En realidad, más allá de estas imágenes evocadoras del papel de los lugares como escenarios vitales, difíciles de verificar empíricamente, los lugares deben ser considerados como parte del complejo de estimulación ambiental que influye sobre la actividad humana, en el sentido vygotskiano de la expresión, siendo estos mismos lugares, a la vez, consecuencia de la actividad humana. Los lugares son, pues, la «circunstancia» por excelencia, circunstancia que juega el doble papel de ser a la vez determinante y huella de la actividad humana.

En relación con este punto, surge una pregunta de gran interés: ¿qué papel juega la naturaleza en la estimulación de las personas? Las evidencias registradas muestran, en conjunto, que la naturaleza juega un papel importante en nuestras vidas, incluso aunque no seamos conscientes de sus efectos. En 1989, un equipo de investigación de la Universidad de Michigan formado, entre otros, por una especialista en ciencias biológicas y un reconocido psicólogo publicaron un libro titulado La experiencia de la naturaleza.3 En sus primeras páginas, con forma de pregunta, planteaba si realmente podría comprobarse que el contacto con la naturaleza tendría tantos efectos positivos como muchas personas intuitivamente pensaban.

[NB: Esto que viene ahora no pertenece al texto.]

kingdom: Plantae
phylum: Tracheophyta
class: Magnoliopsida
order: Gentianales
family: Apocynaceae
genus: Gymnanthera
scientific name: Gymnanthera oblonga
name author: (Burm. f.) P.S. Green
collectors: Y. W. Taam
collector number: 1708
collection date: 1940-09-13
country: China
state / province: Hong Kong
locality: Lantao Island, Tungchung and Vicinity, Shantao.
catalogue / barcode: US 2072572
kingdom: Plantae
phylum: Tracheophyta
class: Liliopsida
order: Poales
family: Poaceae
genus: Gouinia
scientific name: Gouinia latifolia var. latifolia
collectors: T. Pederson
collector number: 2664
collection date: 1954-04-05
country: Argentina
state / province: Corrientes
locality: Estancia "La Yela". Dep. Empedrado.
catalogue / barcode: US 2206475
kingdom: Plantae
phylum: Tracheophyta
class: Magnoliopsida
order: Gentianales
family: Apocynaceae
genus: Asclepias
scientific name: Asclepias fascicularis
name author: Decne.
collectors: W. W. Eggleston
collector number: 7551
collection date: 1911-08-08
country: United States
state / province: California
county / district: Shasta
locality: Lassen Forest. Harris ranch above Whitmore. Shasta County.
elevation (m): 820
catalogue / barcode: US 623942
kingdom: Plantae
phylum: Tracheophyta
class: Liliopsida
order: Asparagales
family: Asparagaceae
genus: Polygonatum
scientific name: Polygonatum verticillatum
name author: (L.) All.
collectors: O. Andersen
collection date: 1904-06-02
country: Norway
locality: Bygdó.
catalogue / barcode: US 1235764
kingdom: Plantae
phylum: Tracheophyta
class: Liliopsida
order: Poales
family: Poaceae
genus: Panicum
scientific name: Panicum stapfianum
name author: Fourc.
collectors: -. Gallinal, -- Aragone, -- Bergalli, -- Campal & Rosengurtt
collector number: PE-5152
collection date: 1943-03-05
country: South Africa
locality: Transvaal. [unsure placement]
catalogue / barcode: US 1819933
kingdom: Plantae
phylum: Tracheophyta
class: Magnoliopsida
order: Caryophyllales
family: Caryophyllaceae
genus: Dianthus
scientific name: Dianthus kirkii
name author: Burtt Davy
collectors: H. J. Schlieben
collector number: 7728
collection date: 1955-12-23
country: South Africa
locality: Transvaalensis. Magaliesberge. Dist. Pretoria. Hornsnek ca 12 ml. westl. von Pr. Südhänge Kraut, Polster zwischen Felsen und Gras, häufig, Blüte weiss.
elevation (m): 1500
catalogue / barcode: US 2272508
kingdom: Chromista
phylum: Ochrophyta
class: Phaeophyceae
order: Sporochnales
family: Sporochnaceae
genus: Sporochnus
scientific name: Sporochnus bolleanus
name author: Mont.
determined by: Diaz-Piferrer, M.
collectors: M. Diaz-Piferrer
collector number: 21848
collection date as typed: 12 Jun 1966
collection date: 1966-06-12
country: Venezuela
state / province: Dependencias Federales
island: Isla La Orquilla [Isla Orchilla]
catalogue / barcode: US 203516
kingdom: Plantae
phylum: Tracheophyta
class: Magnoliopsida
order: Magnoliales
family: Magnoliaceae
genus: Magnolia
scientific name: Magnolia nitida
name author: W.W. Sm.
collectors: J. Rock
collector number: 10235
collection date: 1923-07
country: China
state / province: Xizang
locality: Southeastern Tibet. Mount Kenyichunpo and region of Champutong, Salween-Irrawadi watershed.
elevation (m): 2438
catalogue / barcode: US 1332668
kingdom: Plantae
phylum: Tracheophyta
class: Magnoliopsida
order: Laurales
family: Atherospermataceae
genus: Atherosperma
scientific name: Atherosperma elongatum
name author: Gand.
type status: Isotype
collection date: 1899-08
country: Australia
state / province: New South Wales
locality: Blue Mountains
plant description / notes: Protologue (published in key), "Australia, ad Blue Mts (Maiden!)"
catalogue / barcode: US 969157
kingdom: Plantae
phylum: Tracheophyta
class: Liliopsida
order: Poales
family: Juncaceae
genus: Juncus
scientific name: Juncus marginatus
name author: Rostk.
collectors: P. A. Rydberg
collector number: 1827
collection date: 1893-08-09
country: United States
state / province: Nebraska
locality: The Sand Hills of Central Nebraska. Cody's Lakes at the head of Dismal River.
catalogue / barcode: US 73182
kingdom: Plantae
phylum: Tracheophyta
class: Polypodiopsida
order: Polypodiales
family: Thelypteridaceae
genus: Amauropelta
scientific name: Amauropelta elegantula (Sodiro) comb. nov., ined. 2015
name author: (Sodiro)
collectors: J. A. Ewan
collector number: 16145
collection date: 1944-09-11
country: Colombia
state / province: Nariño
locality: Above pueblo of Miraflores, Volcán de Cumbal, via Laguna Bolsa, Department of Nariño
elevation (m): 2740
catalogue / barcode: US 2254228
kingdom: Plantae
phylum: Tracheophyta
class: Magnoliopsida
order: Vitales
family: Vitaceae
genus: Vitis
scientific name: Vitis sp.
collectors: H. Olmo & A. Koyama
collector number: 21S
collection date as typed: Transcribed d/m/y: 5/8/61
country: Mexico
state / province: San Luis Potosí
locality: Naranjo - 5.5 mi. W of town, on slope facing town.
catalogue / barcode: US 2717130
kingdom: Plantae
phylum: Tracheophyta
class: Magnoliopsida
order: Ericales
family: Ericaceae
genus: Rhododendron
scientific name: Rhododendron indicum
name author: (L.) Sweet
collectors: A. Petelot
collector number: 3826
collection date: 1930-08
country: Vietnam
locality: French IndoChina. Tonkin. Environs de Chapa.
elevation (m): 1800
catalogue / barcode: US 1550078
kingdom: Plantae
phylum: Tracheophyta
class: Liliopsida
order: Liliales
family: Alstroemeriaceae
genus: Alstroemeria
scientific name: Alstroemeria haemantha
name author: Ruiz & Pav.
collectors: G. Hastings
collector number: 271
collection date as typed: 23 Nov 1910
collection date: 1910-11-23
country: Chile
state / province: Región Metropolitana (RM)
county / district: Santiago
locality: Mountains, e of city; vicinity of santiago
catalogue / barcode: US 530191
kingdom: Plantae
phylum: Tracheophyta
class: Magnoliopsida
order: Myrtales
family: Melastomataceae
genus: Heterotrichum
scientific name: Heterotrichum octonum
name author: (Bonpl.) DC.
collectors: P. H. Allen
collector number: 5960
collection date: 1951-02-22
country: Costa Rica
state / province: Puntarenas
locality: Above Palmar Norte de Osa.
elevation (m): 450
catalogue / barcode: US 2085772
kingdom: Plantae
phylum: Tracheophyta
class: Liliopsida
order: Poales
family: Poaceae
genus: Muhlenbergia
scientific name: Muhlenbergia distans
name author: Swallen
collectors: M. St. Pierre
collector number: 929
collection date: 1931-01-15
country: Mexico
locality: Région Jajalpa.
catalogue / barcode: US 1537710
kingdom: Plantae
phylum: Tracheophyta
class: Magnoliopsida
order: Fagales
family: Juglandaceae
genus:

Este texto de referencia en el campo está dedicado fundamentalmente (aunque no de manera exclusiva) a recopilar evidencias sobre la percepción del paisaje, que es una manera de valorar la relación con la naturaleza y, en mi opinión, constituye uno de los hitos en el estudio psicológico del impacto de la estimulación natural en la vida humana.

 

Algunas evidencias de los beneficios y efectos restauradores de la naturaleza

Existen múltiples investigaciones que confirman los beneficiosos efectos psicológicos del contacto con la naturaleza. En un reciente trabajo de revisión de 30 estudios sobre efectos de la naturaleza en la población infantil, se muestra que estos son generalmente positivos.4 En este trabajo se define que el contacto con la naturaleza ayuda a la recuperación de capacidades cognitivas, al equilibrio emocional, a la interacción social y a la adopción de estrategias conductuales para hacer frente a situaciones estresantes. Y evidencias similares se registran en un trabajo aún más reciente de F. Smith y W. Turner.5 Este trabajo revisa más de 20 estudios y muestra que el contacto con entornos naturales o naturalizados contribuye a reforzar el sentido del yo y de los otros y, a través de las experiencias positivas de estos entornos, refuerza tanto el bienestar hedónico (vivir experiencias agradables y satisfactorias) como eudaimónico (sentimientos positivos relacionados con la autorrealización).

La línea de trabajo reciente que más sugerente me parece a este respecto es la que relaciona la exposición y el contacto con espacios naturales o naturalizados con problemas de salud mental y, en particular, con una de las epidemias de nuestro tiempo, que es la experiencia de la soledad. Por ejemplo, en una investigación publicada en una importante revista de epidemiología, se pone en relación la disponibilidad de espacios verdes en el entorno cercano con la experiencia de la soledad.6 Este trabajo, realizado por un equipo internacional, registra evidencias empíricas que muestran que cuando se dispone en el entorno cercano al domicilio de un 30% de espacios verdes, se reduce significativamente la tasa de personas que se sienten solas en comparación con aquellas situaciones en las que las personas sólo disponen en su entorno cercano de un 10% de espacios verdes.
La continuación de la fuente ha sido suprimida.